22 December 2013

Marthe Cnockaert (1892-1966)

DOSSIER:
Marthe Mathilde Cnockaert, daughter of Felix Cnockaert and Marie-Louise Vanoplinus, was born on 28 Oct 1892 in Westrozebeke, West Flanders, Belgium. She died there on 8 Jan 1966.

She married John "Jock" McKenna, a British army officer from whom she separated around 1951.

CODE NAME:
Laura

Martha began studying at the medical school at Ghent University, but her studies were interrupted by the outbreak of WWI.

German troops razed the village in August 1914, burning her home down and temporarily separating her family. Having trained as a nurse, she gained a job at a German military hospital located in the village, where she was valued for her medical training and her multi-lingual skills, speaking English and German as well as French and Flemish. She was awarded the Iron Cross by the Germans for her medical service.

In 1915, she was transferred to the German Military Hospital in Roulers, where she was reunited with her family who had also moved there after the destruction of their home. Around this time, she was approached by a family friend and former neighbour, Lucelle Deldonck, who revealed to Cnockaert that she was a British intelligence agent, and wished to recruit her to an Anglo-Belgian intelligence network operating in the town.

For two years, Cnockaert used her cover as a nurse and her frequent proximity to German military personnel -- at both the hospital and as a waitress at her parents' cafe -- to gather important military intelligence for the British and their allies, which she passed on to other agents in local churches. She mostly worked with two other female Belgian spies: an elderly vegetable seller codenamed "Canteen Ma", and a letterbox agent codenamed "Number 63", both of whom helped her relay messages to and from British General Headquarters. 

Her exploits during the war included destroying a telephone line which a local priest was using to spy for the Germans; and obtaining details of a planned but cancelled visit by Kaiser Wilhelm II for a British aerial attack. At one point, her German lodger, Otto, tried to recruit her to spy on the British. Cnockaert attempted to relay harmless but seemingly important information to him for a short time, but when operating as a double agent became too difficult, she arranged for him to be killed.

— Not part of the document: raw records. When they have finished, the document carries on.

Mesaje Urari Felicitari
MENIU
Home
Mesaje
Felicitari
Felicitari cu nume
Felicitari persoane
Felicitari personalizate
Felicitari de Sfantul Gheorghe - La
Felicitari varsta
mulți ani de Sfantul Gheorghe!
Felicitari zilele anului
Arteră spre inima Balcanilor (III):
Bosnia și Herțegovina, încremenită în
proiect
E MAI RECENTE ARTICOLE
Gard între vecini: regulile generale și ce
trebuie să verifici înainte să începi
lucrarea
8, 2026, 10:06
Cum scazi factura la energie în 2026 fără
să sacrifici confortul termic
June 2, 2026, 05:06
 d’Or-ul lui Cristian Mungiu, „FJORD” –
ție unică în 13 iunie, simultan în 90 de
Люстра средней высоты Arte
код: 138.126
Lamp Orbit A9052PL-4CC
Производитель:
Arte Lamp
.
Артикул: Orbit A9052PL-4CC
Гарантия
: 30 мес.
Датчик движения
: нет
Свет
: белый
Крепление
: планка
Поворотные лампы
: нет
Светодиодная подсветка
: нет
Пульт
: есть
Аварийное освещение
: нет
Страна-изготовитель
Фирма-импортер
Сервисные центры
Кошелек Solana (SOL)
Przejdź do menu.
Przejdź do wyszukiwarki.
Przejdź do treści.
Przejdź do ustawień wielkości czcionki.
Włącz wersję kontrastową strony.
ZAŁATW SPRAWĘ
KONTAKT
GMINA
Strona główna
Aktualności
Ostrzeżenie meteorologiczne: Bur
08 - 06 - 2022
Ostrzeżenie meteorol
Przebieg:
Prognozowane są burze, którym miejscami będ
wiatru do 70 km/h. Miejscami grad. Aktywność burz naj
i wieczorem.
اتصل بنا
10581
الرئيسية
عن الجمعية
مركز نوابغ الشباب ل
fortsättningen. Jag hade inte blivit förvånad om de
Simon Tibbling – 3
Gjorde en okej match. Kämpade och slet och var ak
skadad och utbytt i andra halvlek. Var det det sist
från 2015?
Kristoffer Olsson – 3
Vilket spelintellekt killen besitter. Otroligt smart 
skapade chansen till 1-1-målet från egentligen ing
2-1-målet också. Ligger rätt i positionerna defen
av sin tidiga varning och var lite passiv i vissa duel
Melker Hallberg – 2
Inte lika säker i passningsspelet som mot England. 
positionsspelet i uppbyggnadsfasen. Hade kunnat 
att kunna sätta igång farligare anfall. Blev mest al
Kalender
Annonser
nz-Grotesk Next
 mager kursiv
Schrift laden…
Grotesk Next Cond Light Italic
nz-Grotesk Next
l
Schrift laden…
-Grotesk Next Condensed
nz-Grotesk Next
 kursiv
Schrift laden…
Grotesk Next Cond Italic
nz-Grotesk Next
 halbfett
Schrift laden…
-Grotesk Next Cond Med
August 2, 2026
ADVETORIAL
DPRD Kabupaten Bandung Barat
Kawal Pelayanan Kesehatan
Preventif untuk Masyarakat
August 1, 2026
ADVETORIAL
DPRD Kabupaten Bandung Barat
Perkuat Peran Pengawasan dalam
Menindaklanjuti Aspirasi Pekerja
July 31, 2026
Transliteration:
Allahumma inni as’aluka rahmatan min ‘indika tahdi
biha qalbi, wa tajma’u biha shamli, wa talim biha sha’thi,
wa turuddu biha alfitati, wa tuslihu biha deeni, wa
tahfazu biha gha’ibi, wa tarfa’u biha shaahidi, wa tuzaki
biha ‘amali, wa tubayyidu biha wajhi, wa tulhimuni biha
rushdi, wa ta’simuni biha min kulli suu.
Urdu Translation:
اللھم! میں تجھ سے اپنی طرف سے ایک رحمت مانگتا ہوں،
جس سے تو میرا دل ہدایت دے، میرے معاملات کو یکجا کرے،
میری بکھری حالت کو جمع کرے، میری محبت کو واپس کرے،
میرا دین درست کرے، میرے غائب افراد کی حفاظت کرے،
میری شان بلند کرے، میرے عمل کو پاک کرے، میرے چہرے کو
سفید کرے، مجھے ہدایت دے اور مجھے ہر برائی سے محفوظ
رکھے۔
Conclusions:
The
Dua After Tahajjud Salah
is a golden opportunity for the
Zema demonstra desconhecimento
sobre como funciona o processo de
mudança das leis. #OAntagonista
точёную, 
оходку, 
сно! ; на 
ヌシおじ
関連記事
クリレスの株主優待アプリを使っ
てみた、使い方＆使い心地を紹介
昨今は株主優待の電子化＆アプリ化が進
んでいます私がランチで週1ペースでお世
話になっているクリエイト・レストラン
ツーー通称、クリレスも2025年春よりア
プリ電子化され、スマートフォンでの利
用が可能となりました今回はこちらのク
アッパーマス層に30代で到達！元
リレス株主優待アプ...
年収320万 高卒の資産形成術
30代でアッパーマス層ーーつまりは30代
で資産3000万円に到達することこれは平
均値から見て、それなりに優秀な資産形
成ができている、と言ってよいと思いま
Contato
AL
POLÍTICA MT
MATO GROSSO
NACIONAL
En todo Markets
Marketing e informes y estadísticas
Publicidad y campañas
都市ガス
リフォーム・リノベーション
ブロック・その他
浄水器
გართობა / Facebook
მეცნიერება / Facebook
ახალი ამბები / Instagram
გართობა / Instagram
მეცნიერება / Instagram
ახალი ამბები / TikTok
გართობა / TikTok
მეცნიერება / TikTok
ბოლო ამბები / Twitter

She discovered an unused sewer tunnel system located underneath a German ammunition depot, and placed the explosives herself to destroy the ammo dump. This operation led to her exposure and capture when she lost her watch, engraved with her initials, while placing the dynamite. In November 1916, she was sentenced to death for her espionage, but her sentence was commuted to life imprisonment due to her Iron Cross honour. She served two years in a prison in Ghent, and was released in 1918 when the Armistice with Germany was declared, ending the war.


Cnockaert was portrayed by Madeleine Carroll in I was a Spy, the 1933 film based on her memoirs.